# PRP Appeal over



## OscarT (Mar 15, 2018)

Good day,

Unfortunate case of my PRP getting refused over being labelled an "illegal foreigner" because I overstayed my permit. 

I have a visa exempt passport that allows me entry into RSA for 30 days at a time. My agent received a call from DHA in June asking for proof (passport stamps) that I had left RSA after applying, which I provided and they confirmed with them they had received it.

I do not understand how it is possible to get rejected even after proof was submitted and they acknowledged it? And the fact that when my agent asked if they got it, the lady acknowledged and mentioned it has moved from her table. Clearly if there was a problem there it should have been cut off there and then and decision made. Yet the rejection letter was only signed on the 24th of Aug.

Now my agent is suggesting an appeal but from the people here, it seems that takes excruciatingly long. Even the agent suggested it can take 8 months. Agent suggests they have contact with the appeal head and can ask to expedite quickly but cannot guarantee. Anybody here who has had success with this process? I am extremely livid for getting rejected on something completely false.

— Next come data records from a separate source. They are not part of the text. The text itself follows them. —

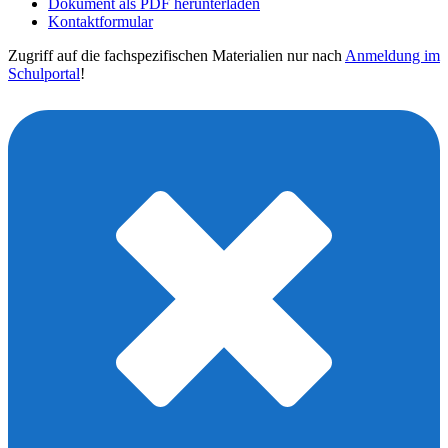
Dokument als PDF herunterladen
Kontaktformular
Zugriff auf die fachspezifischen Materialien nur nach
Anmeldung im
Schulportal
!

For background, I applied for PRP 27(b) Critical skills with the graduate Waiver. It took exactly 5 months for an outcome, which seems to be the "normal" waiting period based on other people I know off.


----------



## Rozay (Apr 2, 2017)

OscarT said:


> Good day,
> 
> Unfortunate case of my PRP getting refused over being labelled an "illegal foreigner" because I overstayed my permit.
> 
> ...


you applied for prp in south africa using a visitors visa?? Thats impossible.


----------